While Peddars Way has been more or less preserved since the Romans built it 2,000 years ago to carry their armies and their goods to and from the Norfolk coast, many more of their roads have been lost over the centuries since the legions departed from our shores.
Now the author of a new book which uncovers a forgotten route in East Anglia believes we could be about to rediscover many more.
In The Road: A Story of Romans and Ways to the Past, Christopher Hadley goes in search of a lost 20-mile section between Braughing, in Hertfordshire and Great Chesterford, in Essex.
"There are Roman roads all around us," he said. "Most people live within a few miles of one. There might even be one running under their garden."
Peddar's Way and the Pye Road, which led from Colchester to the Roman regional capital of Caistor, near Norwich are well-known and documented.
But what of the smaller routes that fed troops and trade into and out of these main arteries - such as those believed to have existed connecting Thetford and Stonebridge, Saham Toney and Ashill, or the route of which traces have been found east of Brancaster?
Historians are now studying LIDAR (light detection and ranging) data originally used for mapping flood risk by the Environment Agency to look for evidence of long-lost roads.

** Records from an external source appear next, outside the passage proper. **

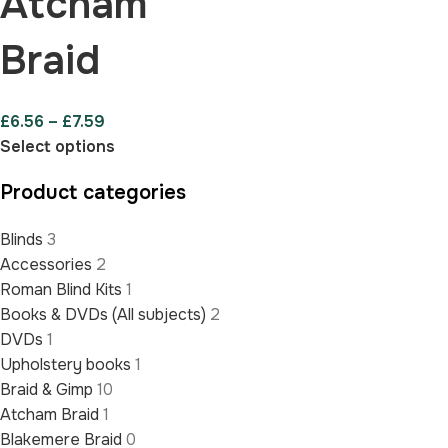
Atcham
Braid
£
6.56
–
£
7.59
Select options
Product categories
Blinds
3
Accessories
2
Roman Blind Kits
1
Books & DVDs (All subjects)
2
DVDs
1
Upholstery books
1
Braid & Gimp
10
Atcham Braid
1
Blakemere Braid
0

"The science of it, the archaeology of it's fascinating," said Mr Hadley, who believes there has never been a better time for lovers of Roman roads.
"Roman roads were quite amazing things, they tell the story of the invasion.
"There's just something utterly beguiling about them, especially the lost ones."
Road building began with the invasion of AD43, a little over 20 years before Peddars Way reached Holme, which may back then have been a port.
Metalled routes which could carry wheeled traffic in all weathers had reached all four corners of the conquered country.
"And the Romans keep marching, surveying, laying out and engineering roads," writes Mr Hadley.
"Establishing supply lines from the harbours to the marching camps and forts, a network gradually took shape from individual roads built for a specific military purpose – both a symbol and a concrete expression of Roman imperial might."
Some lived on into modern times to become parts of the road network. Other stretches were lost.
"Time and weather erased these Roman labours," adds Mr Hadley. "They rotted the bridges and brought down trees across the route so that travellers went a different way round.
"The clay itself began to swallow lengths of the road, drawing its hoggin back into the land.
"When the crossing places slipped and drifted, the road lost its purposefulness, its directness."
Carters found easier fords or kinder gradients. Materials were taken away for other building projects. Often nothing on the surface remains.
Peddars Way was built in around AD61. The road stretched 46 miles from Knettishall Heath, near Thetford, to Holme.
Long swathes remain today, which are mainly the preserve of the hiker, the biker and the occasional off-roader.
Traffic is just enough to keep the route open until it peters out into the path which leads across the golf course at Old Hunstanton to the beach.
Roman roads are not the only long-lost routes in the spotlight, with research under way into so-called postman's paths used by delivery workers in rural areas before the advent of vans and ancient sunken lanes or holloways across the countryside.
The Road: A Story of Romans and Ways to the Past by Christopher Hadley. William Collins, £20.